━━━ Supplied text ━━━

# Does anyone follow Keyush the stunt dog on You Tube.



## Marie5656 (Dec 17, 2022)

*He is a Siberian Husky living in OZ. His mom documents their adventures on You Tube.  She evens translates his barks to words......he loves waffles.
Anyway, she wrote a book  about how they came to be when he was a pupper.        Even if you are not interested in the book, his videos are great





*


----------



## Right Now (Dec 17, 2022)

It sounds like you enjoy it, but I don't watch it at all.  I don't do much YouTube.
Still, it's nice you let others know what is out there to entertain us.


----------



## Marie5656 (Dec 17, 2022)

Right Now said:


> It sounds like you enjoy it, but I don't watch it at all.  I don't do much YouTube.
> Still, it's nice you let others know what is out there to entertain us.


*I like that we, here, have varied interests. Which makes this place fun*


----------



## Disgustedman (Dec 17, 2022)

I've watched off and on. I am well aware his bff is Sherpa. What I fear, is his owners reaction when he passes. I pray it's not like the owner of the Talking Cat Sylvester when Gibson died unexpectedly.


----------



## Marie5656 (Dec 17, 2022)

Disgustedman said:


> I've watched off and on. I am well aware his bff is Sherpa. What I fear, is his owbers reaction when he passes. I pray it's not like the owner of the Talking Cat Sylvester when Gibson died unexpectedly.


Yes....I was sad for Sylvester when Steve died.  Sylvester lost the man who gave words to his thoughts. All Steves furry family is with him now.  I know Steve was sad, and I hope being reunited with his animals is good. 
Right...Key and Sherpas owners will be sad.  I worry for the day Key loses the bisket giver


----------



## HoneyNut (Dec 17, 2022)

I only learned about what happened with Steve last month.  So sad.  I really liked Sylvester Talking Kitty videos.  Haven't watched the Husky videos (except one from the link just now).  For a while I was watching some youtube videos of a dog that talks with buttons, but I haven't for awhile, but still watch a cat that talks with buttons.


----------



## Marie5656 (Dec 18, 2022)

HoneyNut said:


> I only learned about what happened with Steve last month.  So sad.  I really liked Sylvester Talking Kitty videos.  Haven't watched the Husky videos (except one from the link just now).  For a while I was watching some youtube videos of a dog that talks with buttons, but I haven't for awhile, but still watch a cat that talks with buttons.


I love Billi.  Do you watch Russell the cat?


----------

━━━

Please answer these three questions from the Keyush thread:
1. What breed of dog is Keyush?
2. Who is named as Keyush's bff?
3. Which cat does Marie5656 ask HoneyNut about?
The lines that come next were taken from a different source.

━━━ Supplied material ━━━

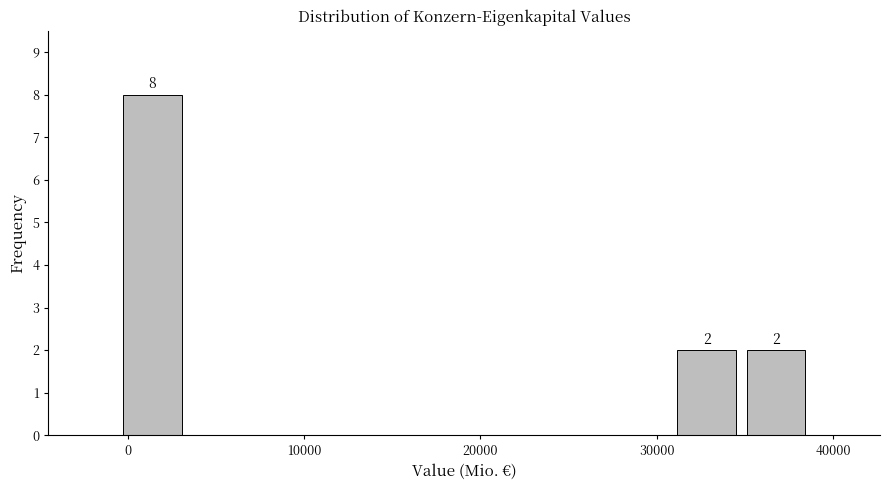

Read against the x-axis, roughly where is the centre of the tallest bar?

1000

━━━

> The answer:
1. A Siberian Husky
2. Sherpa
3. Russell